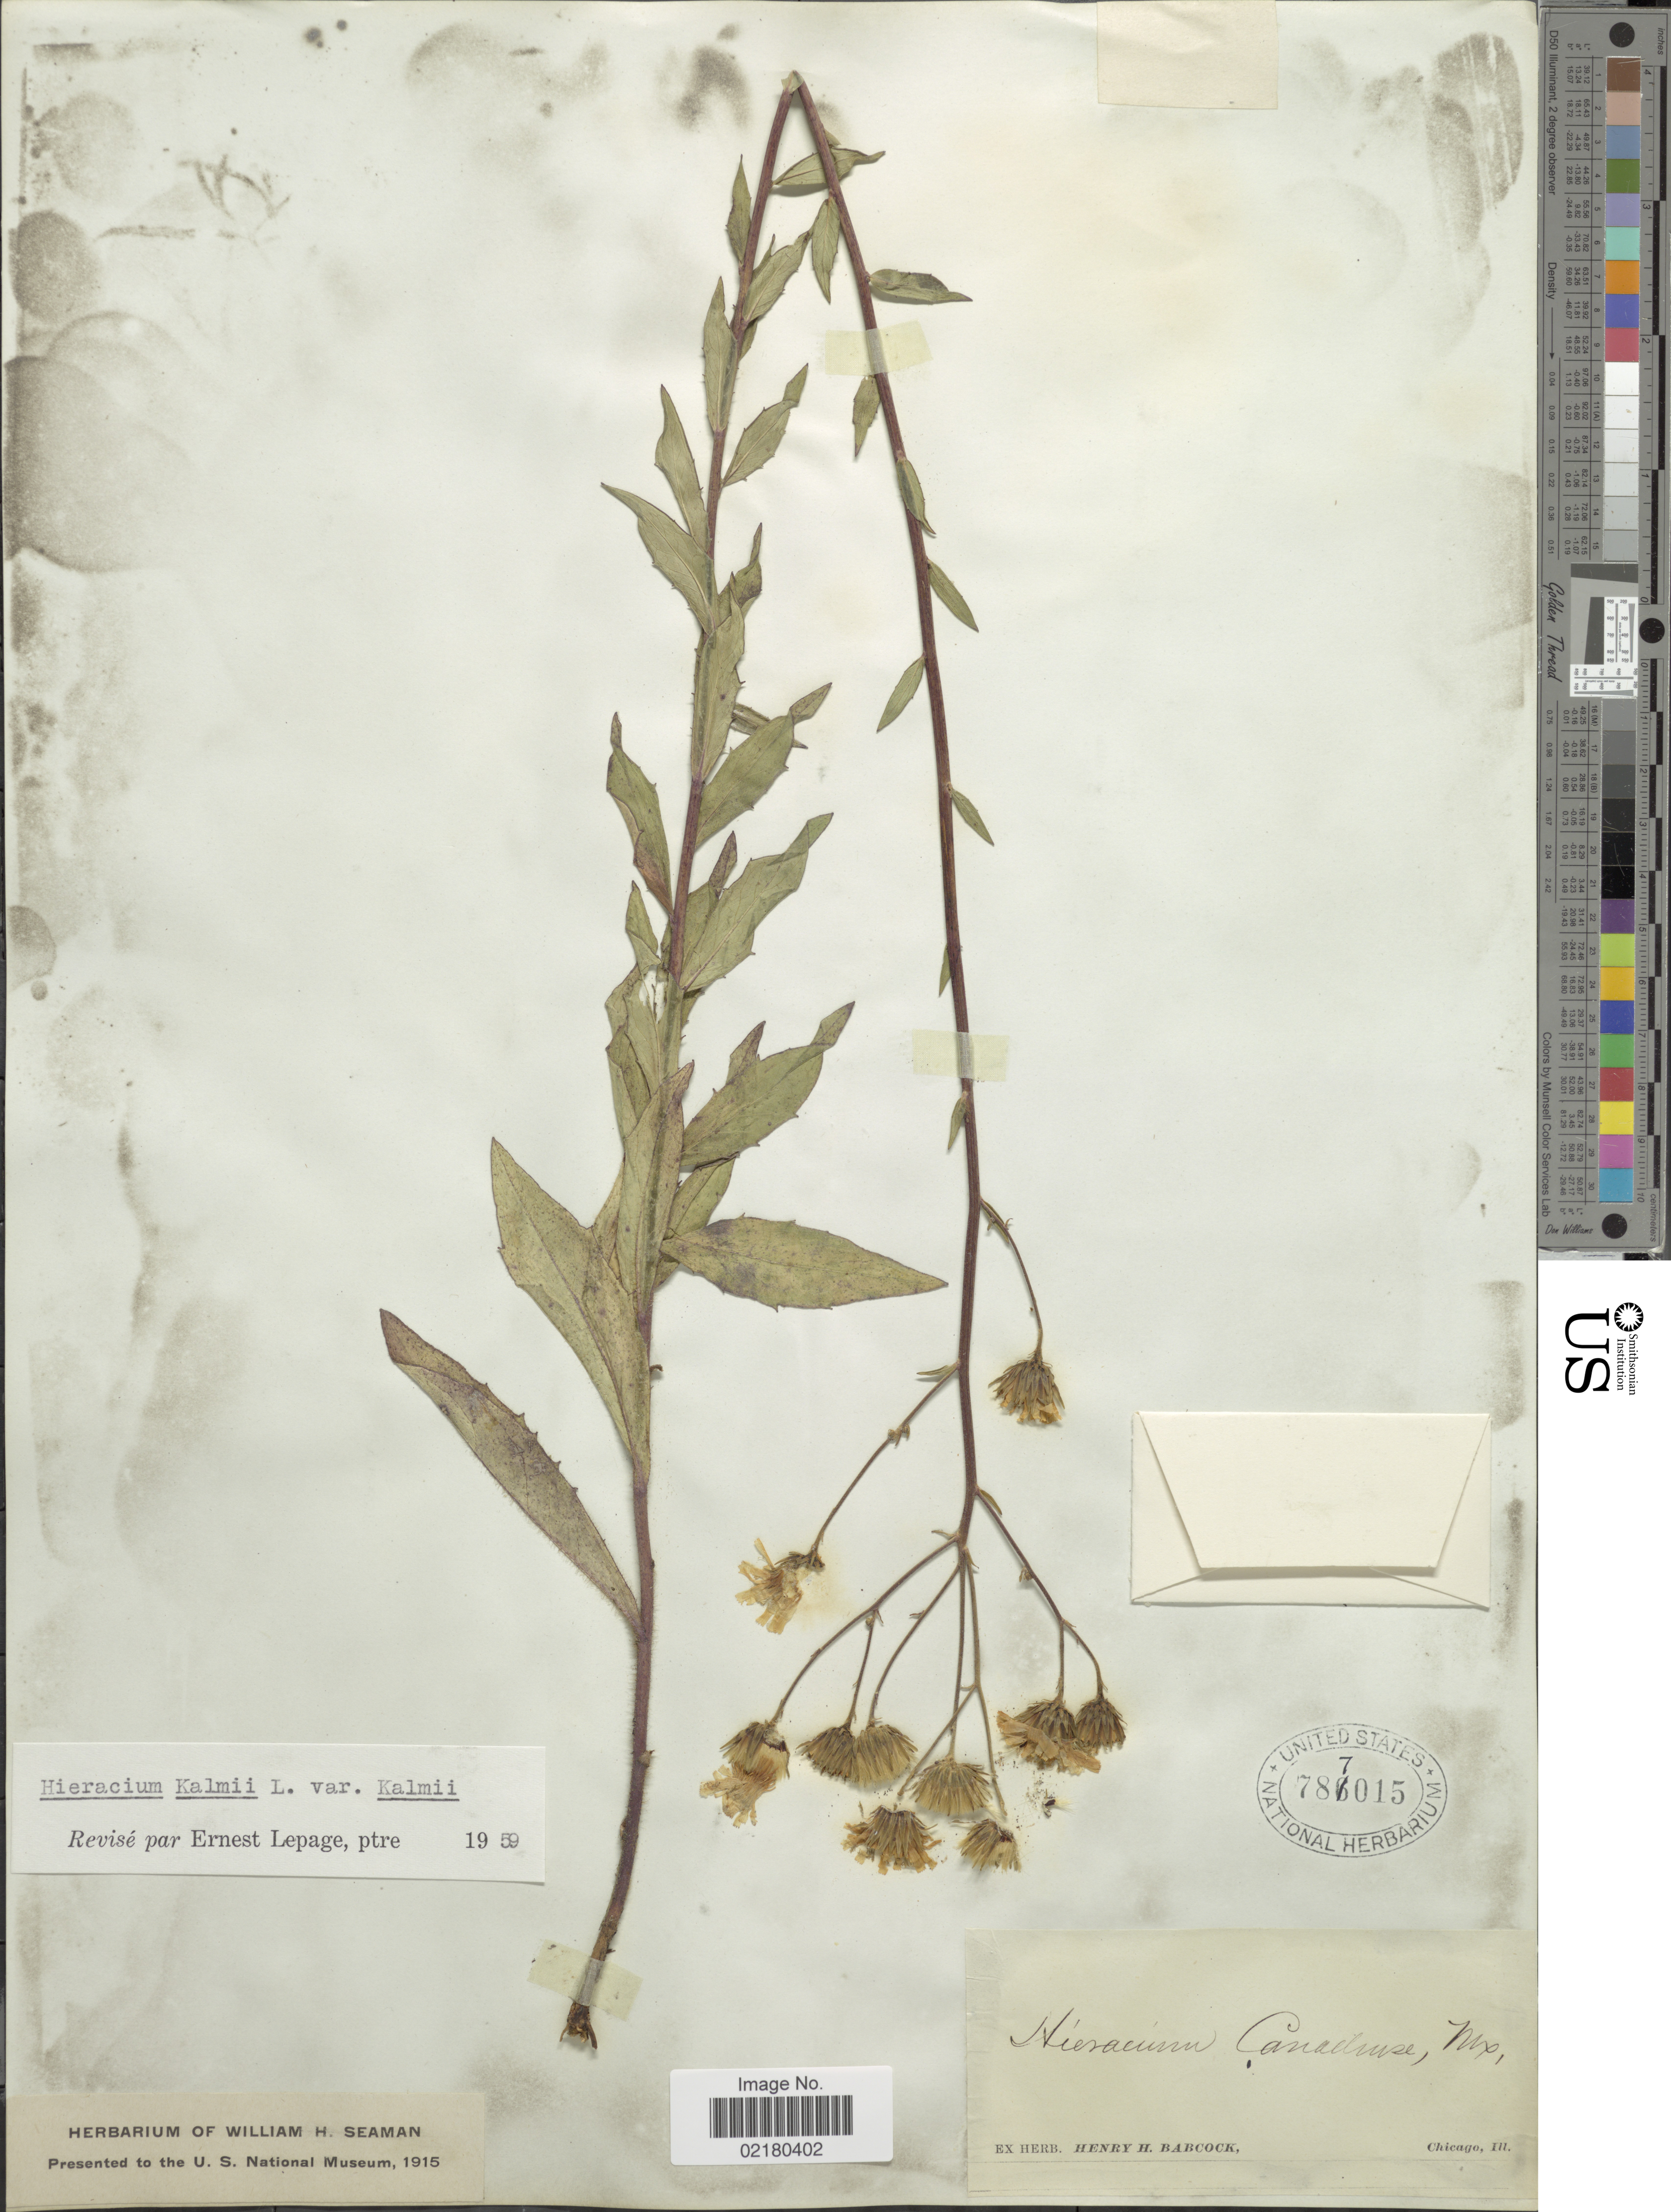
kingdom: Plantae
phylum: Tracheophyta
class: Magnoliopsida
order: Asterales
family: Asteraceae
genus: Hieracium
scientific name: Hieracium umbellatum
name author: L.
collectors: ex herb. Henry Homes Babcock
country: United States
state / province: Illinois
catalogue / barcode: US 787015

---+---

### Your goal
Can you copy every line of the material above word for word, leaving out the pictures?

### Output of the task
kingdom: Plantae
phylum: Tracheophyta
class: Magnoliopsida
order: Asterales
family: Asteraceae
genus: Hieracium
scientific name: Hieracium umbellatum
name author: L.
collectors: ex herb. Henry Homes Babcock
country: United States
state / province: Illinois
catalogue / barcode: US 787015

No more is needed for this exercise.